While Rosenstock-Huessy defends a Heilsgeschichte, at the centre of his interpretation of Christianity is the triadic interplay of suffering, sacrifice, and love. Christianity had discovered that sacrifice of the self is bound up with the recognition of death as a precondition for further life. Thus Christianity enters into the role of the victim, and instead of fleeing suffering is prepared to make of one’s suffering a sacrificial gift to the future. The typical pagan move, as the work of René Girard in particular has shown, is to find a victim to be the social sacrifice. Thus the typical pagan myth (and I think ever before Girard’s eyes is the pagan revival and practice of Nazism) requires a sacrifice for the restoration of peace, the end of a plague, or the cessation of a violent contagion. Christianity depicts this act as a failure to understand what God really wants: our love and the cessation of such violence. But until we realize this we endlessly repeat this interplay. In so far as we enable souls around us to rot and suffer, our society and world are breeding the damage which will return as the revenge of the repressed.

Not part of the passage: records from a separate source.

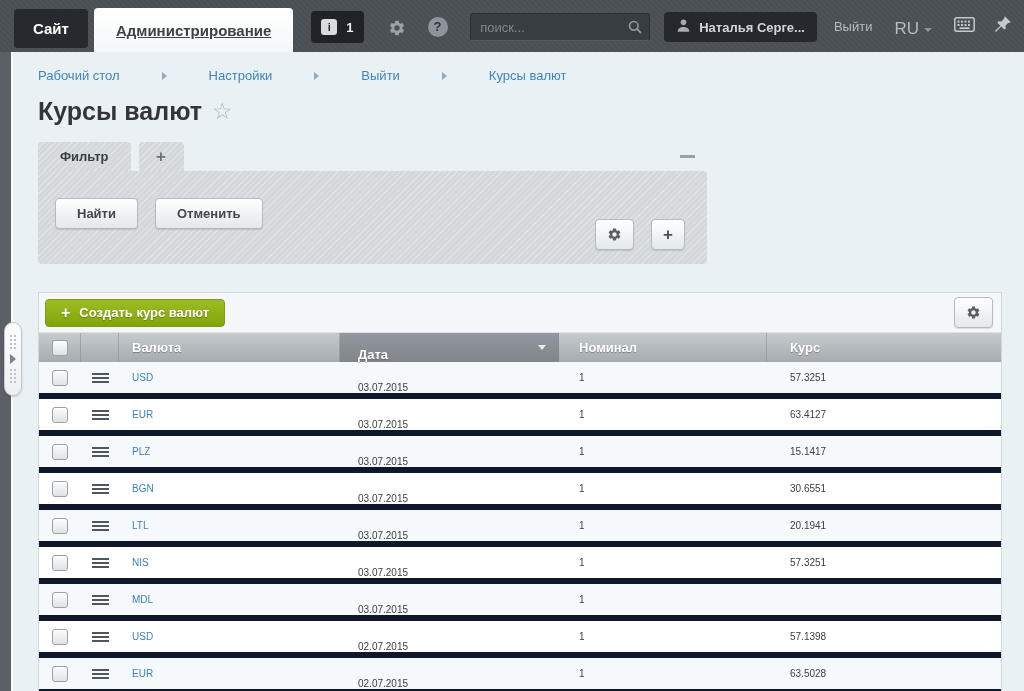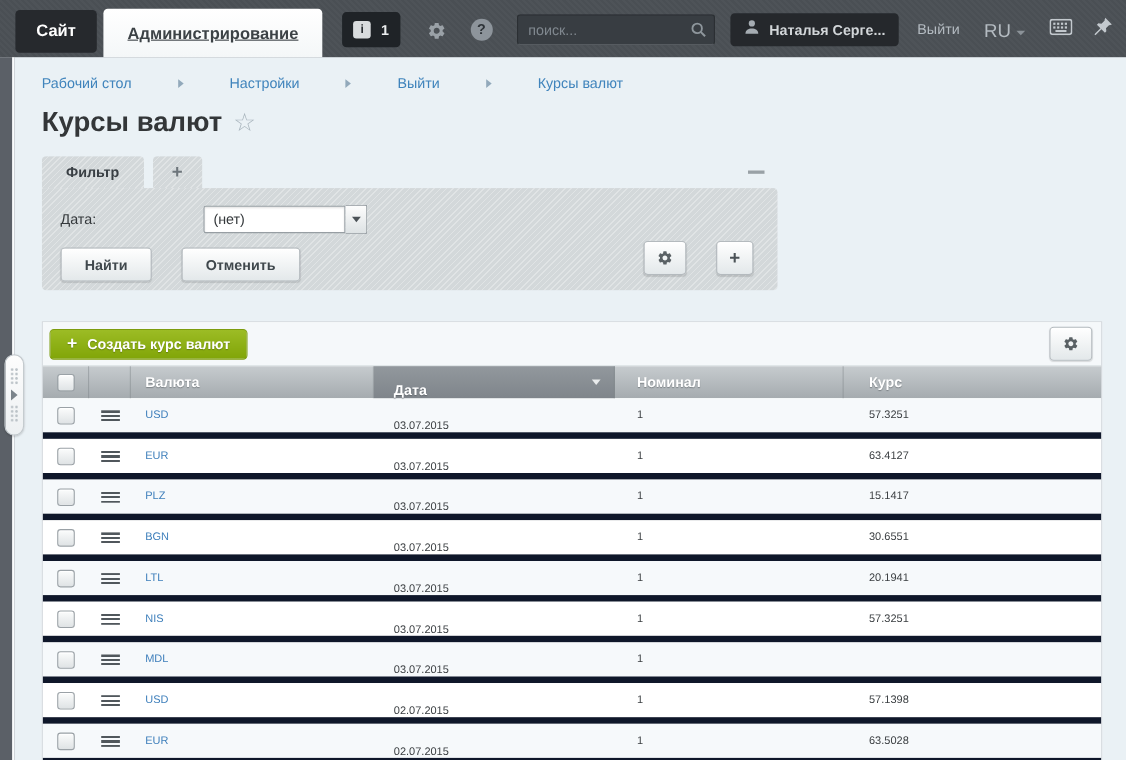--- a/index.html
+++ b/index.html
@@ -85,21 +85,21 @@
   .sel-btn { width:20px; height:27px; margin-left:0; border:1px solid #979ea3; border-left:none;
     border-radius:0 2px 2px 0; background:linear-gradient(#fdfdfd,#dde2e4);
     display:flex; align-items:center; justify-content:center; cursor:pointer; }
   .sel-btn .caret { width:0; height:0; border-left:4px solid transparent; border-right:4px solid transparent;
     border-top:5px solid #4b5257; }
   .filter-btns { margin-top:12px; display:flex; }
   .btn { height:31px; padding:0 21px; border:1px solid #b4babe; border-radius:4px;
     background:linear-gradient(#ffffff,#e3e8ea); box-shadow:0 1px 1px rgba(0,0,0,.12), inset 0 1px 0 #fff;
     font-size:13px; font-weight:bold; color:#40484d; display:inline-flex;
     align-items:center; justify-content:center; cursor:pointer; font-family:Liberation Sans, sans-serif; }
-  .btn + .btn { margin-left:27px; }
+  .btn + .btn { margin-left:17px; }
   .btn-sq { padding:0 11px; }
   .filter-side-btns { position:absolute; right:22px; bottom:14px; display:flex; }
   .plus-glyph { font-size:17px; font-weight:bold; color:#4b5257; line-height:1; }
 
   
   .grid-wrap { margin-top:28px; width:964px; border:1px solid #d2d8dc; background:#fff; }
   .grid-toolbar { height:40px; background:#f5f8fa; border-bottom:1px solid #dbe1e4;
     display:flex; align-items:center; padding:0 8px 0 6px; }
   .btn-green { height:28px; padding:0 15px; border:1px solid #7d9c0e; border-radius:4px;
     background:linear-gradient(#9cbc25,#81a508); color:#fff; font-size:13px; font-weight:bold;
@@ -226,27 +226,20 @@
   </div>
 
   <div class="filter-wrap">
     <div class="filter-tabs">
       <div class="filter-tab hatch">Фильтр</div>
       <div class="filter-tab-add hatch">+</div>
     </div>
     <span class="filter-collapse"></span>
 
     <div class="filter-panel hatch">
-      <div class="filter-row">
-        <span class="filter-label">Дата:</span>
-        <span class="sel-box">(нет)</span>
-        <span class="sel-btn">
-          <span class="caret"></span>
-        </span>
-      </div>
       <div class="filter-btns">
         <button class="btn">Найти</button>
         <button class="btn">Отменить</button>
       </div>
       <div class="filter-side-btns">
         <button class="btn btn-sq">
           <svg width="15" height="15" viewBox="0 0 24 24" fill="#5a6165">
               <path d="M19.14 12.94c.04-.3.06-.61.06-.94s-.02-.64-.07-.94l2.03-1.58a.49.49 0 0 0 .12-.61l-1.92-3.32a.49.49 0 0 0-.59-.22l-2.39.96a7 7 0 0 0-1.62-.94l-.36-2.54a.48.48 0 0 0-.48-.41h-3.84a.47.47 0 0 0-.47.41l-.36 2.54c-.59.24-1.13.57-1.62.94l-2.39-.96a.49.49 0 0 0-.59.22L2.74 8.87c-.12.21-.08.47.12.61l2.03 1.58c-.05.3-.09.63-.09.94s.02.64.07.94l-2.03 1.58a.49.49 0 0 0-.12.61l1.92 3.32c.12.22.37.29.59.22l2.39-.96c.5.38 1.03.7 1.62.94l.36 2.54c.05.24.24.41.48.41h3.84c.24 0 .44-.17.47-.41l.36-2.54c.59-.24 1.13-.56 1.62-.94l2.39.96c.22.08.47 0 .59-.22l1.92-3.32a.49.49 0 0 0-.12-.61l-2.01-1.58zM12 15.6A3.61 3.61 0 0 1 8.4 12c0-1.98 1.62-3.6 3.6-3.6s3.6 1.62 3.6 3.6-1.62 3.6-3.6 3.6z"></path>
             </svg>
         </button>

If Voegelin’s genius was to scrutinize how modern Western men and women have locked themselves into a deformed symbolic order, an order which promised total freedom yet only intensified their spiritual despair, Rosenstock-Huessy’s was to try and show us that irrespective of what we believe, if we tap into the more archaic language and symbols of the Christian faith that formed the West, if we have but the ear to understand the speech of the Christian(ized) peoples of Europe, to talk of God’s providence at work in our history is to be alert to the gifts that have been bestowed by the sacrificial suffering of earlier generations. It is also to say that in being heirs to the creations that have emerged from great suffering and sacrifice, we should not take the liberties and the pools of peace that we have for granted. We also need to be aware of the injured, wounded, and sick hearts among us, and of the dangers of squandering the peace, which is also the failure to work with the wounded among us. And now, as Rosenstock-Huessy has emphasized, the ‘us’ is planetary, is everywhere, and there are plenty of ‘us’ today whose rancour is as real as ‘our’ wounds, even if the Christian narrative which once expressed the faith and hope in love in the transcendence of that suffering has become less accessible to so many who dwell in the Western world.